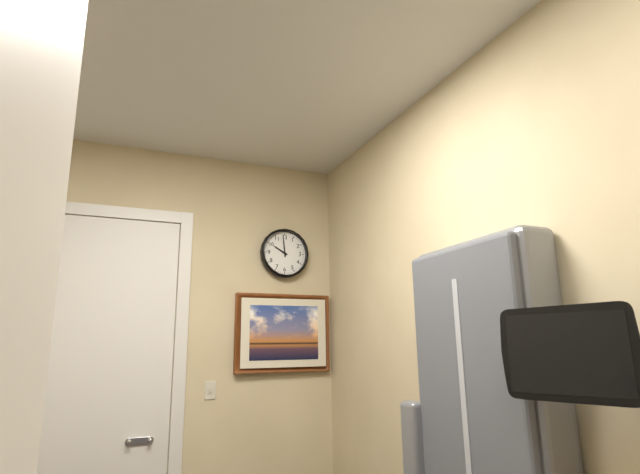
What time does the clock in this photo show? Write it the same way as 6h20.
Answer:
9h59
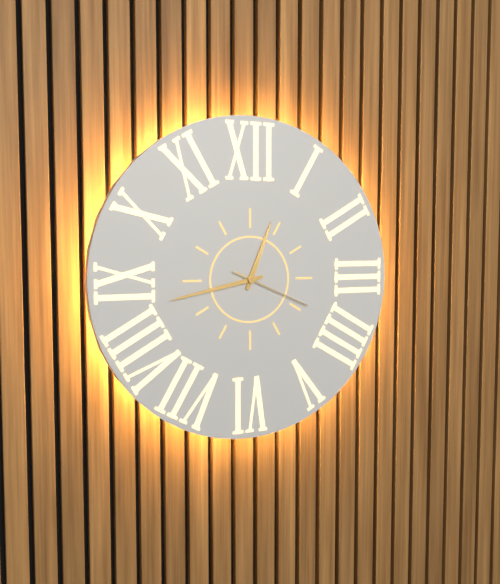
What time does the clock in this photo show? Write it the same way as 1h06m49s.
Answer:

-----

__OBJECTIVE__: Update the records by changing "photo" to "image" wherever it appears, keeping everything else the same. Give them back without the pictures.

__RESULT OF THE TASK__:
What time does the clock in this image show? Write it the same way as 6h20.
Answer:
9h59
What time does the clock in this image show? Write it the same way as 1h06m49s.
Answer:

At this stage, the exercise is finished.